■ GIVEN PASSAGE:
· · ·

# The Magic Bullet - the end of Batteries?



## webbie (Sep 4, 2007)

This article describes a company about to unveil "giant capacitor" technology which could eliminate the need for batteries in electric cars!

http://biz.yahoo.com/ap/070903/no_more_batteries.html

""technologies for replacement of electrochemical batteries," meaning a motorist could plug in a car for five minutes and drive 500 miles roundtrip between Dallas and Houston without gasoline."


----------



## keyman512us (Sep 4, 2007)

"Don't sell off your oil stocks just yet Web..."lol 

To quote from the article "ADVERTISEMENT


An Austin-based startup called EEStor promised "technologies for replacement of electrochemical batteries," meaning a motorist could plug in a car for five minutes and drive 500 miles roundtrip between Dallas and Houston without gasoline."

Keyword: "Promised". Put it there in front of me and we'll talk. 

...Pardon my skepticism but I've heard (similiar) before. Haven't we all???

For years we have been "promised" a wide variety of cars that get 50MPG, mass produced EV's, Hydrogen fueled vehicles....and on and on...

When is someone going to deliver on ONE of these promises???

Whether they can "deliver or not" only time will tell. My prediction?? These folks will sell out to "the highest bidder that comes along" a group of "so called experts will then come up with reasons of 'why it will never work'..." and one more great idea will be sacrificed to save big oil's self carved market niche...

Someone else want to dispute "my predictions"???

You don't even need facts or examples...however, if history does trully repeat itself and past examples are indicators of future results...I think we can be safe in assuming this "promised idea" is no big hope on the horizon.

Apples and oranges being considered... For Americans to give up on the internal combustion powered, something driven by "cast metal and a crankshaft" to switch to something powered by "thousands of sheets of wax paper and bubblegum wrappers"???

They better hire the Geico advertising team and start the comercials tommorow....


----------



## GVA (Sep 4, 2007)

MIT has been working on the super capacitor for a while now.
Still seems way out there..
http://www.businessweek.com/autos/content/jun2006/bw20060628_655501.htm


----------



## KeithO (Sep 4, 2007)

"Vaporware" ????

Lets do a little math. Assume that the car is going to be acceptably light and aerodynamic, with the result that 30kW (~40hp) is sufficient as average power to complete the trip.  The trip is 500 miles and assume 50mph is the average speed.   Thus the round trip is going to take 10 hours (more than likely close to reality).

Now multiplying 30kW x 10 hours gives us 300kWh that has to be stored.  Lets assume for the sake of simplicity, that the electric motor that will drive this new vehicle will run off 1000V.  Hybrids today run off 120-400v for the sake of efficiency, so in electrical terms higher =better.

· · ·

■ PROMPT 1: In the forum thread on supercapacitors, which Austin-based startup is said to have promised technologies for replacing electrochemical batteries?
The forum thread and the listing come from separate, unrelated sources.

· · ·

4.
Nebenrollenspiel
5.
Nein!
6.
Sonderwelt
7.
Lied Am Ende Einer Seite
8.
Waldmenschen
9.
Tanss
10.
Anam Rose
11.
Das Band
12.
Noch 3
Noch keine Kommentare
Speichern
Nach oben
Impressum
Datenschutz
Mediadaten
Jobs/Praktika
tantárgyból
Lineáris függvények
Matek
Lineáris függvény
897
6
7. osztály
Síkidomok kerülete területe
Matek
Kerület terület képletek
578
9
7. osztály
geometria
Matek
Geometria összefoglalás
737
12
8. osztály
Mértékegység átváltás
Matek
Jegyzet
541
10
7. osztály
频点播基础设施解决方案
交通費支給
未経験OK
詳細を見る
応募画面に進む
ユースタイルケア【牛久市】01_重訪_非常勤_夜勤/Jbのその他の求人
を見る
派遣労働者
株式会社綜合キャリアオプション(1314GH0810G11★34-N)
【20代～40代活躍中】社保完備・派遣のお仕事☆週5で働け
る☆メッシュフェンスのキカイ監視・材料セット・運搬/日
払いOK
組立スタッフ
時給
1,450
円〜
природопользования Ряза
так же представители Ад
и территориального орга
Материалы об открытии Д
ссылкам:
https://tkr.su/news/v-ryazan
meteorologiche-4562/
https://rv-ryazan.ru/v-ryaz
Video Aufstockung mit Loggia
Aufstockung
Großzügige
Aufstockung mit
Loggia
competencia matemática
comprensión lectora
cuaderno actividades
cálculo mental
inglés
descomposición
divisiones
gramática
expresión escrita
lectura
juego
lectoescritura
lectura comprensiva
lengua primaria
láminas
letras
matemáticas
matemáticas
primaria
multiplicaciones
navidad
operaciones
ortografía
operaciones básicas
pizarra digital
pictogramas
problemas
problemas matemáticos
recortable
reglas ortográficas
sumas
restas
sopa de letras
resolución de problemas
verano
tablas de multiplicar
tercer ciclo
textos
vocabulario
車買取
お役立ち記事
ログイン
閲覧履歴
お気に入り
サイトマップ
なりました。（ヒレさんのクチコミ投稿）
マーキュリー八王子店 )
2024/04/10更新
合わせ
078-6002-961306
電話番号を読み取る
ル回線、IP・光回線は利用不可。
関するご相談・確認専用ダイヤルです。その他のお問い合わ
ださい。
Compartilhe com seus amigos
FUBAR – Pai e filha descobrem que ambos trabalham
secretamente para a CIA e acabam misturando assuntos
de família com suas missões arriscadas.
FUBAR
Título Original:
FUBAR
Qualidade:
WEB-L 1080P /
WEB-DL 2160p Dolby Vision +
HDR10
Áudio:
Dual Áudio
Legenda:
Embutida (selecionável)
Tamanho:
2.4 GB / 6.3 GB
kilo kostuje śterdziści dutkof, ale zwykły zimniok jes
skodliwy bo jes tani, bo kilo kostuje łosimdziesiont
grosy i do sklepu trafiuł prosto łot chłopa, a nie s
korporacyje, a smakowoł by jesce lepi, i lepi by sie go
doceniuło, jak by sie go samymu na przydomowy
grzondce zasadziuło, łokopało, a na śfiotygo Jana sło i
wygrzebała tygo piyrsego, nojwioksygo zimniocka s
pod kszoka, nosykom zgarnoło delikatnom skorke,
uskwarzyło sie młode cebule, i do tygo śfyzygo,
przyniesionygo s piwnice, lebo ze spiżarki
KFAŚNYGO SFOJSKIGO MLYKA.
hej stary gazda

· · ·

■ PROMPT 2: Quote the listing from its first line through the line holding "Compartilhe com seus amigos", with both of those lines included.

■ EXERCISE OUTPUT 1: EEStor

■ EXERCISE OUTPUT 2:
4.
Nebenrollenspiel
5.
Nein!
6.
Sonderwelt
7.
Lied Am Ende Einer Seite
8.
Waldmenschen
9.
Tanss
10.
Anam Rose
11.
Das Band
12.
Noch 3
Noch keine Kommentare
Speichern
Nach oben
Impressum
Datenschutz
Mediadaten
Jobs/Praktika
tantárgyból
Lineáris függvények
Matek
Lineáris függvény
897
6
7. osztály
Síkidomok kerülete területe
Matek
Kerület terület képletek
578
9
7. osztály
geometria
Matek
Geometria összefoglalás
737
12
8. osztály
Mértékegység átváltás
Matek
Jegyzet
541
10
7. osztály
频点播基础设施解决方案
交通費支給
未経験OK
詳細を見る
応募画面に進む
ユースタイルケア【牛久市】01_重訪_非常勤_夜勤/Jbのその他の求人
を見る
派遣労働者
株式会社綜合キャリアオプション(1314GH0810G11★34-N)
【20代～40代活躍中】社保完備・派遣のお仕事☆週5で働け
る☆メッシュフェンスのキカイ監視・材料セット・運搬/日
払いOK
組立スタッフ
時給
1,450
円〜
природопользования Ряза
так же представители Ад
и территориального орга
Материалы об открытии Д
ссылкам:
https://tkr.su/news/v-ryazan
meteorologiche-4562/
https://rv-ryazan.ru/v-ryaz
Video Aufstockung mit Loggia
Aufstockung
Großzügige
Aufstockung mit
Loggia
competencia matemática
comprensión lectora
cuaderno actividades
cálculo mental
inglés
descomposición
divisiones
gramática
expresión escrita
lectura
juego
lectoescritura
lectura comprensiva
lengua primaria
láminas
letras
matemáticas
matemáticas
primaria
multiplicaciones
navidad
operaciones
ortografía
operaciones básicas
pizarra digital
pictogramas
problemas
problemas matemáticos
recortable
reglas ortográficas
sumas
restas
sopa de letras
resolución de problemas
verano
tablas de multiplicar
tercer ciclo
textos
vocabulario
車買取
お役立ち記事
ログイン
閲覧履歴
お気に入り
サイトマップ
なりました。（ヒレさんのクチコミ投稿）
マーキュリー八王子店 )
2024/04/10更新
合わせ
078-6002-961306
電話番号を読み取る
ル回線、IP・光回線は利用不可。
関するご相談・確認専用ダイヤルです。その他のお問い合わ
ださい。
Compartilhe com seus amigos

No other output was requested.